Muitas são as notícias na mídia em que celulares, guarda-chuvas e furadeiras foram confundidos com armas de fogo; situações nas quais vítimas inocentes, sobretudo homens de cor, foram assassinadas pela polícia, em uma desculpa com a qual mais a vida e humanidade de um homem de cor (em sua brutal maioria) foi perdida diante de uma sociedade dividida por um pacto ao mesmo tempo invisível, mas também de cor, que segue em uma marcha coletiva, como se nada tivesse acontecido. Para o fotógrafo Ernest Cole (1940-1990), essa situação é mais próxima do que parece: uma câmera na mão teria sido (e foi) o suficiente para colocar sua vida em risco e, caso “confundido”, tivesse sua humanidade capturada por um pacto entre uma minoria branca tão explícito que se oficializou enquanto regime de separação social e política por mais de quatro décadas.

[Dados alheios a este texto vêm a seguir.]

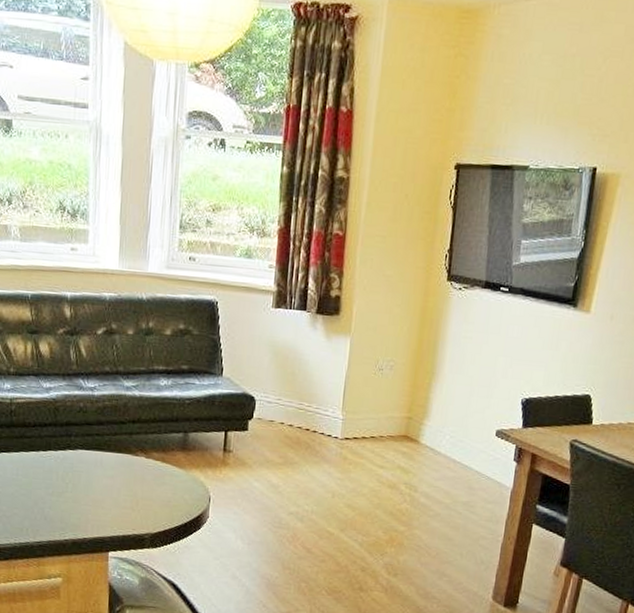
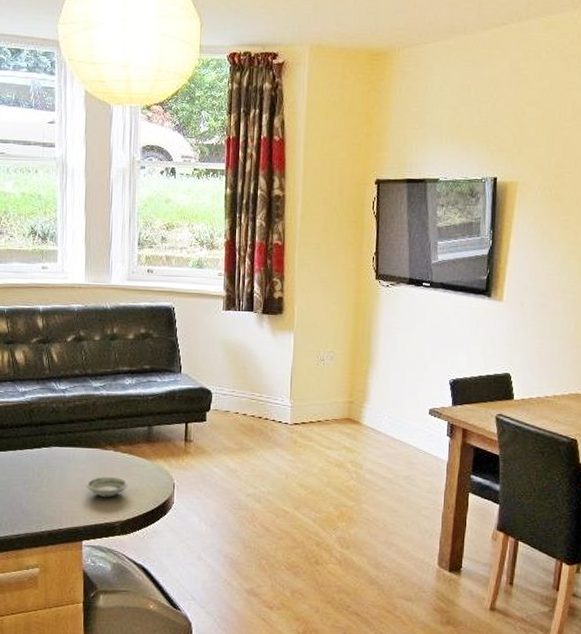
saucer: none [114,484,160,508] -> present [86,476,128,498]

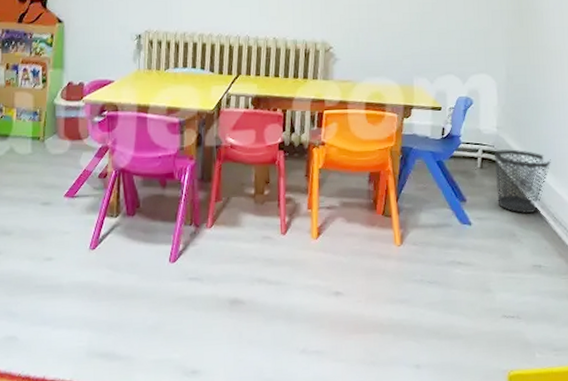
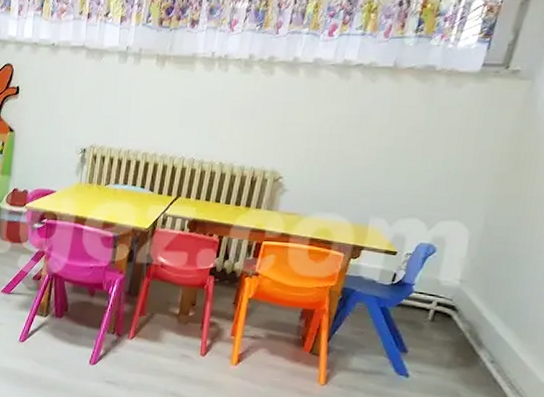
wastebasket: present [495,149,551,213] -> none [444,304,521,375]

Registrando a violência do apartheid na África do Sul durante as décadas de 1950 e 1960, a obra de Cole nos lembra quão próximas são as tecnologias bélicas e fotográficas, por exemplo, nas ações de atirar em alguém e tirar uma fotografia, assim como na engenharia explosiva de impacto para ativar um obturador ou um gatilho. Foi esse sistema de segregação política e imagética que forçou a fuga de Cole para os Estados Unidos, em 1966, deslocamento no qual conseguiu levar os negativos fotográficos. Permanentemente banido de seu lar e residindo em Nova York, Cole organizou seus escritos e relatos fotográficos em primeira pessoa, dividindo-os em catorze capítulos que carregavam títulos como “As minas”, “Viagens de pesadelo”, “Apenas para brancos”, “Educação pela servidão”, “Herdeiros da pobreza”, “O consolo da religião” e “Classe média africana”. Lá publicou um dos primeiros trabalhos a expor as injustiças do apartheid para o resto do mundo: House of Bondage [Casa da servidão] (1967).
Inicialmente criado como um fotolivro, foi através do toque das mãos ao folhear as páginas e do olhar atento a uma imagem naquele objeto impresso que House of Bondage se espalhou por diferentes públicos, que poderiam seguir a estrutura narrativa do livro ou pular para algum capítulo específico, como os já citados. Mas, à medida que a fotografia de Cole passou a circular em exposições, seu testemunho fotográfico chegou ao público também renovado: no lugar do toque no livro, agora existia a necessidade de o corpo se mover para perto da fotografia pendurada na parede, transferindo a sensibilidade das mãos para os olhos, atentos ao espaço expositivo; e, no lugar da narrativa em capítulos, a história contada pela seleção e organização de alguns dos momentos capturados pelo fotógrafo.